> Ford at least had the misguided excuse of wanting to put the scandal behind and focus on the future.

I'm more concerned with the effects of the pardons on the country and on democracy than I am with judging the rectitude of the pardoner. Allowing the President to escape the law set a terrible precedent with obvious repercussions into the present.

I'm not trying to defend Trump. My point is that the stage was set for Trump. Abuses of executive power, of which I've given two egregious examples—Watergate and Iran-Contra—have been swept under the rug for far too long. To always "put the scandal behind and focus on the future" is to encourage future misbehavior. I would note that in stark contrast, former French President Nicolas Sarkozy has just gone to prison.

I'm more concerned about the effects of this constant "both sides" legitimization of fascism and the constant shift of the Overton window than I am about the effect of pardons.

I have no idea what you're talking about. Where is "both sides" coming from when Nixon, Ford, Reagan, Bush, and Trump are all Republicans? And where in the world do you get "legitimization" from my comments, other than how Presidential pardons have practically legitimized crimes in office?

The response to every new overreach by Trump is "this is just more of what's been going on" when it absolutely is not, it's dramatically different. Today's Republicans are a very different beast from Gerald Ford's. It's absolutely "both sides"ing the issue.

> The response to every new overreach by Trump is "this is just more of what's been going on"

This is a strange take on my comments. To be absolutely clear: I object in the strongest possible terms to the crimes of the Nixon and Reagan administrations and to the subsequent pardons of Nixon and Reagan administration officials. I have no desire to legitimize those pardons, and indeed I think the pardon power should have been eliminated or at least strictly limited a long time ago. Moreover, I objected to your attempt to minimize those past scandals, which you described as "nothing".

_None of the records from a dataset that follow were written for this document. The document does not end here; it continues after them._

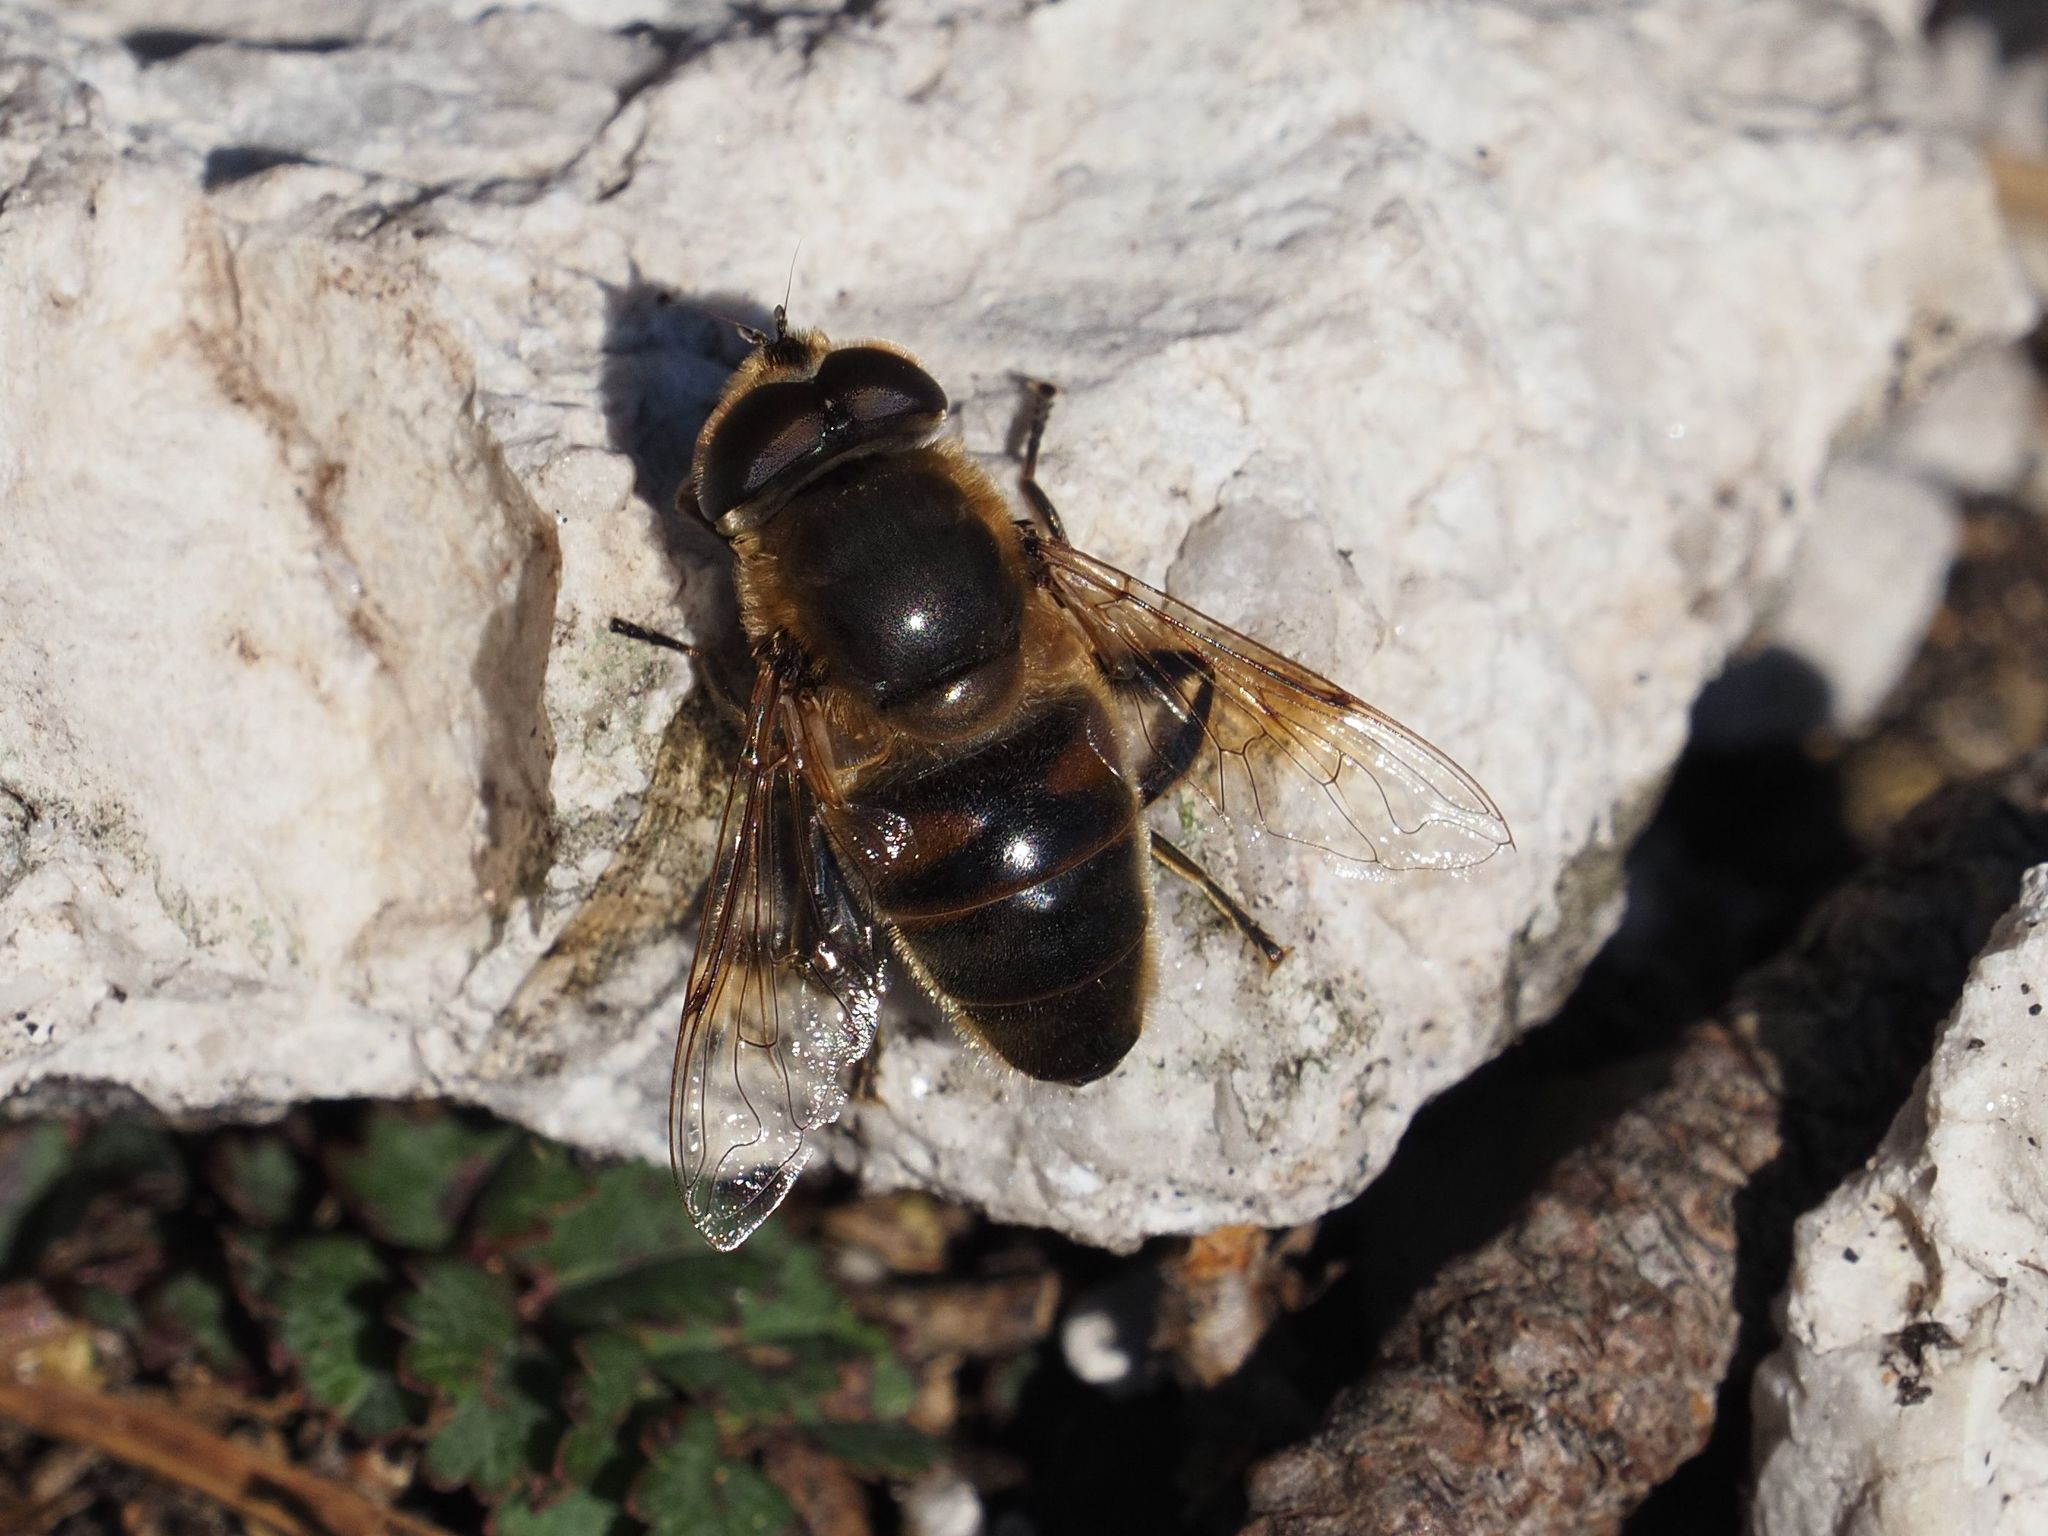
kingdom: Animalia
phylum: Arthropoda
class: Insecta
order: Diptera
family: Syrphidae
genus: Eristalis
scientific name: Eristalis tenax
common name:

Thus, my comments are in no way a defense or legimitimization of Trump. They become a defense of Trump only in your own mind when you insist on discounting the past, which I do not. And when I suggested that previous pardons set the stage for Trump, I meant that shielding the executive branch from the legal consequences of their crimes only emboldens someone like Trump to act without any fear of legal consequences for his own crimes in office. The terrible precedents set in the past have come back to haunt us in the present. Again, that's not "legitimization" in any sense.

Trump is the kind of actor who will explore the entire space of pardons; the history of this does not matter. He does not know the path-dependency of what will be tolerated.

I'm afraid that you've missed the point. The crimes were Watergate and Iran-Contra. The pardons, which came later, indeed from different Presidents in subsequent administrations, allowed previous administrations to escape legal consequences of their crimes.

Granting pardons is not by itself a crime. Should pardons be eliminated or strictly limited? Sure. But pardons are not really the main issue with the Trump administration. Rather, the main issue is general lawlessness and abuse of power. When I mentioned setting the stage, I didn't mean setting the stage for granting pardons specifically but rather setting the stage for abusing executive power generally.

If you asked Donald Trump about the “beautiful” Watergate office complex, what would he say? If you asked him which commentator on Fox News might be most familiar with Iran-Contra, would he know? His reaction to being given power is to test it. Gerald Ford is not goading him into this.